I enjoyed hearing my friend Harper claim that “Big Data is Bullshit”. I remember meeting with him as he worked with me and other silicon valley tech CEOs asking for techniques to deal with the large databases of voter and donors the Obama campaign was dealing with. Even then I thought that many of the proposed solutions were overkill for the actual size of the data sets he was dealing with. It’s sexier to advise someone to use MongoDB or Hadoop than to tell them their problem can be solved with a few lines of python. So I’m not surprised that he feels like “Big Data” is a bunch of BS.
In the last few years, I’ve watched the criteria for calling something big data drop dramatically to the point where people who have a data set with more rows than will fit on their monitor at once tell me they’re working with “Big Data”.
The confusion comes from the fact that like atoms, there are really three different phases of data each with its own set of tools and problems. Using the wrong set of tools for your size of data leads to an enormous waste of time and money.
Level 1: Under 20,000 Rows. “Data Sets That Can Be Opened In Excel”
Everyone loves to complain about Excel, but it’s a great tool. The graphs are a little ugly and the statistical tests are a little strange but being able to see and manipulate your data in an unstructured way is amazing. At this size you can scan through your data by hand and eyeball outliers. This is an amazing thing! Don’t give it up.
I’ve worked with many data scientists who immediately load small data sets into R, generate summary reports and miss obvious effects that are instantly apparent when looking at the actual data. Also, pivot tables are an awesome way to interactively explore data sets of this size.
That said, I think there’s room for a much better tool. If excel would add a few features like a sensible way to make a graph with error bars or someone would add a user-friendly GUI-based data exploration interface to R, people could work much more efficiently at this scale.

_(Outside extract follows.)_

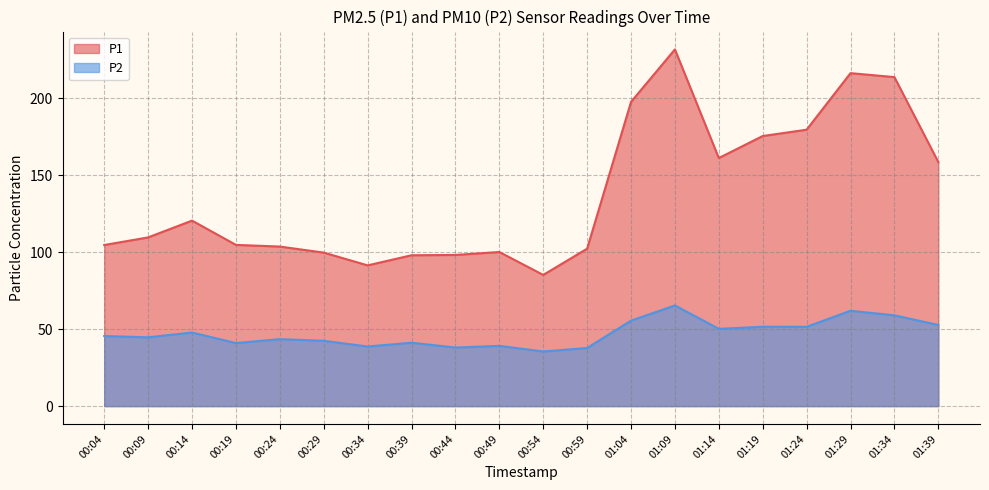

The value of P2 at 00:49 is 39.1. True or false?

True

Level 2: Under 2,000,000 Rows. “Data Sets That Fit Into RAM on a Single Machine”
If your data fits into memory on a single machine, there’s no need to use new-fangled tools like NoSQL databases or Hadoop. This is a size that wouldn’t traditionally be called “Big Data”. But if you’re not a programmer, you are going to have a really hard time working on data sets at this scale. If you’re data is already in a perfect format, SPSS and Stata are supposed to make your life easy, but I think there is a huge hole in the market for something that helps non-technical people manipulate data sets of this size. Open Refine (formerly Google Refine) looks promising but has a long way to go.
The mistake I see a lot of companies make with data sets of this scale is to start throwing Hadoop and NoSQL databases at the problem. At this scale, a reasonably configured MySQL or Postgres database is going to be just fine and make your life a lot easier. Remember that the 2,000,000 or so row limit of this stage goes up every year as computers get more and more RAM, so even if your quantity of data is doubling every 18 months, you may be able to stay at this stage forever, and if you can avoid going to level 3, you will be glad you did!
Level 3: Above 2,000,000 Rows. “A World of Pain”
Once your data doesn’t comfortably fit into memory on a single machine, things are going to get much harder. This is where the “Big Data” tools start to make sense and where you want to hire specialized people to set them up and run them. Having run a Hadoop cluster in the early days of Powerset and dealt with data sets of this type at Stanford and Yahoo, I try to stay away from this size at all costs and I try to get my data out of this stage as fast as I can. Everything is trickier here, it’s hard to compute averages and look at what kinds of outliers you might have and it’s easy to make dumb mistakes that would be obvious at smaller scales.
One great and underused technique at this scale is sampling. For most things that you want to do with data, 100,000 randomly selected rows is as good as 10,000,000 rows and working at R or SPSS scale allows for a much faster analysis cycle.